> **What the task requires**:
Please reproduce every line of the data below word for word.

> **Supplied information**:
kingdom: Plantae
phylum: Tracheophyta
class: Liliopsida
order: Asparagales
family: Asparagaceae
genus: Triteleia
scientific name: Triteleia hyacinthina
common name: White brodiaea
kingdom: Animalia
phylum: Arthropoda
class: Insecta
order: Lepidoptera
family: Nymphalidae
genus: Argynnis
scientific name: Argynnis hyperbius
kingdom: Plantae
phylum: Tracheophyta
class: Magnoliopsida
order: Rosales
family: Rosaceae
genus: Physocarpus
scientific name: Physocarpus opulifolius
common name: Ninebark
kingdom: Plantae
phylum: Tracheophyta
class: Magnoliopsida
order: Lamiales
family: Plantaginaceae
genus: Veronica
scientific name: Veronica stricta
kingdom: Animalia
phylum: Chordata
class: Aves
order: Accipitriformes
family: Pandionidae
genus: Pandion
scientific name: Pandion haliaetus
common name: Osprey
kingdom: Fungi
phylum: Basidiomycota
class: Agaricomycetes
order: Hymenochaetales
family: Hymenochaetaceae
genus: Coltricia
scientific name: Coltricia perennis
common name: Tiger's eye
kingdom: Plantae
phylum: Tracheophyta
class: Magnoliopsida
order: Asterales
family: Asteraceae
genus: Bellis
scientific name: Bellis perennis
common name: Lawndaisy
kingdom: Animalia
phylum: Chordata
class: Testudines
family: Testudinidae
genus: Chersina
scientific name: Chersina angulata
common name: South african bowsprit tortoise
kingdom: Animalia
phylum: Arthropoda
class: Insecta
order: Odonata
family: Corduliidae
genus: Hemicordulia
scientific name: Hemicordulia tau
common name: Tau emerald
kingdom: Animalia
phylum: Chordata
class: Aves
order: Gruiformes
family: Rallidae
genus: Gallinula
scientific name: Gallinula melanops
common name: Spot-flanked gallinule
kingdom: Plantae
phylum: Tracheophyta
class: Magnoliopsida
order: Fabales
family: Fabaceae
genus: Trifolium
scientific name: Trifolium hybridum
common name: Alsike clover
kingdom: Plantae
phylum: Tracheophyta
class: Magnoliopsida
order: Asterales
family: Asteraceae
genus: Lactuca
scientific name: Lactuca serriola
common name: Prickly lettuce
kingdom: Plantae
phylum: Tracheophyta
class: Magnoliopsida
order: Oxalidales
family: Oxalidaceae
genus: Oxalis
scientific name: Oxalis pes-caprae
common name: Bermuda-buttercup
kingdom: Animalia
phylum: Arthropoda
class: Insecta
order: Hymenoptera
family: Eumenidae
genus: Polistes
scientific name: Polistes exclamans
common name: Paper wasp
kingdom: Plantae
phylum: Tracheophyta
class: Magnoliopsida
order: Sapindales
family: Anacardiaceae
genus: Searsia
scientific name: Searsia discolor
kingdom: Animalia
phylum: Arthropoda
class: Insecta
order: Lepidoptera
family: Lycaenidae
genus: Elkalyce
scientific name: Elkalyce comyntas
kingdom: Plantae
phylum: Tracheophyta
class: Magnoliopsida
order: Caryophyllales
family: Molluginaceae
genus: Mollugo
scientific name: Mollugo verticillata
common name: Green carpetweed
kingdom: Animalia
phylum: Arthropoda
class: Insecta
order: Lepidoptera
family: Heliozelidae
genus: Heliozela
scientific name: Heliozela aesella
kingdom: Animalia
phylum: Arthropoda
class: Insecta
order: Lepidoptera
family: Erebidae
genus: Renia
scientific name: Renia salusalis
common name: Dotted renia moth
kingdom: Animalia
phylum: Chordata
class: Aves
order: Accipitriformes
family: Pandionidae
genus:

> **Worked solution**:
kingdom: Plantae
phylum: Tracheophyta
class: Liliopsida
order: Asparagales
family: Asparagaceae
genus: Triteleia
scientific name: Triteleia hyacinthina
common name: White brodiaea
kingdom: Animalia
phylum: Arthropoda
class: Insecta
order: Lepidoptera
family: Nymphalidae
genus: Argynnis
scientific name: Argynnis hyperbius
kingdom: Plantae
phylum: Tracheophyta
class: Magnoliopsida
order: Rosales
family: Rosaceae
genus: Physocarpus
scientific name: Physocarpus opulifolius
common name: Ninebark
kingdom: Plantae
phylum: Tracheophyta
class: Magnoliopsida
order: Lamiales
family: Plantaginaceae
genus: Veronica
scientific name: Veronica stricta
kingdom: Animalia
phylum: Chordata
class: Aves
order: Accipitriformes
family: Pandionidae
genus: Pandion
scientific name: Pandion haliaetus
common name: Osprey
kingdom: Fungi
phylum: Basidiomycota
class: Agaricomycetes
order: Hymenochaetales
family: Hymenochaetaceae
genus: Coltricia
scientific name: Coltricia perennis
common name: Tiger's eye
kingdom: Plantae
phylum: Tracheophyta
class: Magnoliopsida
order: Asterales
family: Asteraceae
genus: Bellis
scientific name: Bellis perennis
common name: Lawndaisy
kingdom: Animalia
phylum: Chordata
class: Testudines
family: Testudinidae
genus: Chersina
scientific name: Chersina angulata
common name: South african bowsprit tortoise
kingdom: Animalia
phylum: Arthropoda
class: Insecta
order: Odonata
family: Corduliidae
genus: Hemicordulia
scientific name: Hemicordulia tau
common name: Tau emerald
kingdom: Animalia
phylum: Chordata
class: Aves
order: Gruiformes
family: Rallidae
genus: Gallinula
scientific name: Gallinula melanops
common name: Spot-flanked gallinule
kingdom: Plantae
phylum: Tracheophyta
class: Magnoliopsida
order: Fabales
family: Fabaceae
genus: Trifolium
scientific name: Trifolium hybridum
common name: Alsike clover
kingdom: Plantae
phylum: Tracheophyta
class: Magnoliopsida
order: Asterales
family: Asteraceae
genus: Lactuca
scientific name: Lactuca serriola
common name: Prickly lettuce
kingdom: Plantae
phylum: Tracheophyta
class: Magnoliopsida
order: Oxalidales
family: Oxalidaceae
genus: Oxalis
scientific name: Oxalis pes-caprae
common name: Bermuda-buttercup
kingdom: Animalia
phylum: Arthropoda
class: Insecta
order: Hymenoptera
family: Eumenidae
genus: Polistes
scientific name: Polistes exclamans
common name: Paper wasp
kingdom: Plantae
phylum: Tracheophyta
class: Magnoliopsida
order: Sapindales
family: Anacardiaceae
genus: Searsia
scientific name: Searsia discolor
kingdom: Animalia
phylum: Arthropoda
class: Insecta
order: Lepidoptera
family: Lycaenidae
genus: Elkalyce
scientific name: Elkalyce comyntas
kingdom: Plantae
phylum: Tracheophyta
class: Magnoliopsida
order: Caryophyllales
family: Molluginaceae
genus: Mollugo
scientific name: Mollugo verticillata
common name: Green carpetweed
kingdom: Animalia
phylum: Arthropoda
class: Insecta
order: Lepidoptera
family: Heliozelidae
genus: Heliozela
scientific name: Heliozela aesella
kingdom: Animalia
phylum: Arthropoda
class: Insecta
order: Lepidoptera
family: Erebidae
genus: Renia
scientific name: Renia salusalis
common name: Dotted renia moth
kingdom: Animalia
phylum: Chordata
class: Aves
order: Accipitriformes
family: Pandionidae
genus:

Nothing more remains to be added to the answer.